Amir is a novelist, computer games designer, and network specialist. At first, I was just going to talk to him about the internet, access restrictions, and the influence of those restrictions on his work. Right at the beginning of our conversations the November 2019 protests started and Amir’s internet connection was cut off.

In those chaotic days, he listened to the Iranian news, used all available resources, and with a great deal of effort was able to find out how to circumvent the internet filters and send me this short message:

“I’m a computer network specialist, and it took me a day of work and a thousand technical twists and turns to access the internet. You can be sure that normal people have no access.” A few hours later he wrote: “The oppression is much worse than you imagine. I’m sure the pictures you have can’t even show a hundredth of what is happening.”

After that, he couldn’t get in touch until the government lifted the restrictions around ten days later. He didn’t want to talk any more.
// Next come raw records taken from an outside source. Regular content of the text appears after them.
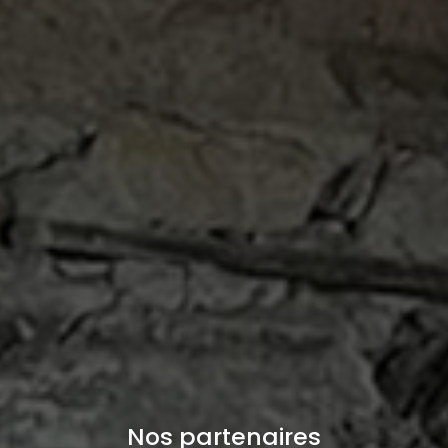
Nos partenaires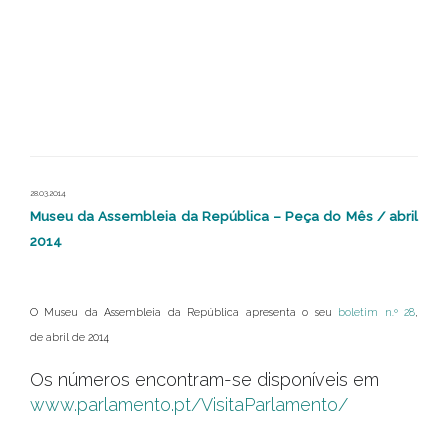
28.03.2014
Museu da Assembleia da República – Peça do Mês / abril
2014
O Museu da Assembleia da República apresenta o seu
boletim n.º 28
,
de abril de 2014
Os números encontram-se disponíveis em
www.parlamento.pt/VisitaParlamento/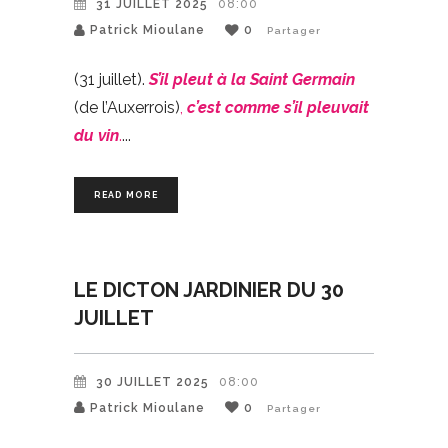
31 JUILLET 2025
08:00
Patrick Mioulane
0
Partager
(31 juillet).
S’il pleut à la Saint Germain
(de l’Auxerrois)
,
c’est comme s’il pleuvait
du vin
.
READ MORE
LE DICTON JARDINIER DU 30
JUILLET
30 JUILLET 2025
08:00
Patrick Mioulane
0
Partager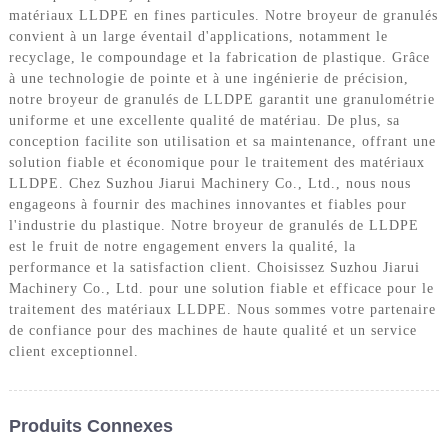
matériaux LLDPE en fines particules. Notre broyeur de granulés
convient à un large éventail d'applications, notamment le
recyclage, le compoundage et la fabrication de plastique. Grâce
à une technologie de pointe et à une ingénierie de précision,
notre broyeur de granulés de LLDPE garantit une granulométrie
uniforme et une excellente qualité de matériau. De plus, sa
conception facilite son utilisation et sa maintenance, offrant une
solution fiable et économique pour le traitement des matériaux
LLDPE. Chez Suzhou Jiarui Machinery Co., Ltd., nous nous
engageons à fournir des machines innovantes et fiables pour
l'industrie du plastique. Notre broyeur de granulés de LLDPE
est le fruit de notre engagement envers la qualité, la
performance et la satisfaction client. Choisissez Suzhou Jiarui
Machinery Co., Ltd. pour une solution fiable et efficace pour le
traitement des matériaux LLDPE. Nous sommes votre partenaire
de confiance pour des machines de haute qualité et un service
client exceptionnel.
Produits Connexes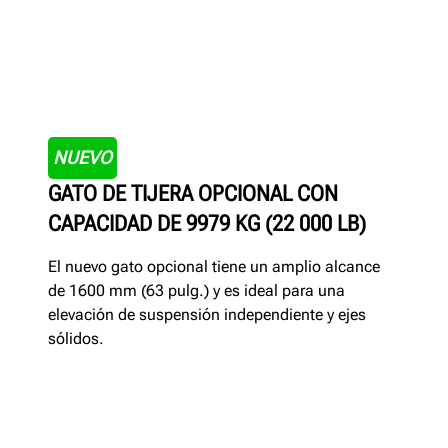
NUEVO
GATO DE TIJERA OPCIONAL CON
CAPACIDAD DE 9979 KG (22 000 LB)
El nuevo gato opcional tiene un amplio alcance
de 1600 mm (63 pulg.) y es ideal para una
elevación de suspensión independiente y ejes
sólidos.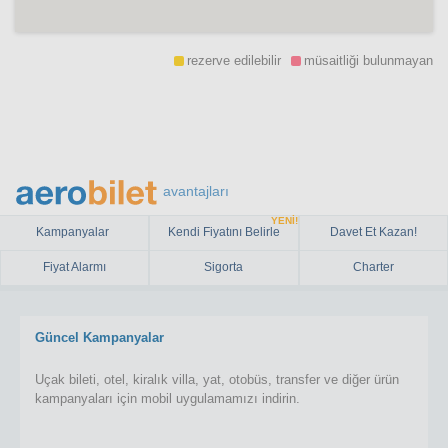
rezerve edilebilir
müsaitliği bulunmayan
avantajları
YENİ!
Kampanyalar
Kendi Fiyatını Belirle
Davet Et Kazan!
Fiyat Alarmı
Sigorta
Charter
Güncel Kampanyalar
Uçak bileti, otel, kiralık villa, yat, otobüs, transfer ve diğer ürün
kampanyaları için mobil uygulamamızı indirin.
He just said it was like he was suffering from PTSD, not because of not being connected to the internet but because of what he had seen and because of “the things I couldn’t do”.

I asked him if he would like to write about the experience one day.

He replied, “I don’t know. In my first book I took inspiration from the dictatorial atmosphere of the Islamic Republic and created a similar atmosphere in my book. But now my mind is so crushed that I don’t know what to do at all. It’s as if I’m waiting, with the majority of people around me, for an explosion; we’re waiting for the end-point of this situation to become clear, to understand the scale of the oppression for which it was necessary to cut off eighty million people from the rest of the world. When you’re in the middle of a traumatic experience, when at any moment your world might be turned upside down, even thinking about writing is hard.”

The fourth story

Mehdi is a writer who supports the Islamic Republic. He follows me on Facebook. During the internet shutdown, he was not one of the handful of pro-Islamic Republic writers who had access to the internet (many such journalists and activists who were close to the regime didn’t have their internet connection cut off). When access to the internet was restored, he wrote on Facebook “God has freed the internet”. The inspiration for this statement came from a famous piece of Islamic Republic propaganda during the eight-year war with Iraq while Saddam Hussein was in power. At that time, when Iranian forces took back the city of Khorramshahr in the Arab part of Iran from Iraqi forces, the Supreme Leader of the Islamic Republic said, “God has freed Khorramshahr”.

I asked him if he was aware that, in that phrase, God has freed Khorramshahr from forces of evil, and if he therefore accepted that the internet was cut off by forces of evil, and that God’s interference was needed to open it up again. I also asked him what his opinion was, as a writer, of the images that were shared of the protests after the “liberation of the internet”.

He didn’t answer and he doesn’t search for me any more on Facebook.

Those without stories

It seems as though the majority of individuals and organisations active in global politics and culture were silent with respect to the Iranian people. I imagine that this occurred to a certain extent because those people’s stories did not reach them. In a very short period, the world has become so accustomed to the internet that, as the Persian saying goes, “no news means good news”. Another phrase that is also common among Iranians is: “out of sight, out of mind”.

Whenever the internet is reconnected, and news reaches the outside world, it is yesterday’s news which no-one pays any attention to. Even if it involves the death of several hundred people. The only news worth reading is today’s breaking news.

The people of Iran need their stories to be heard. When someone can’t tell their story, just as Iranians in the ‘80s and this year couldn’t, trouble is at hand.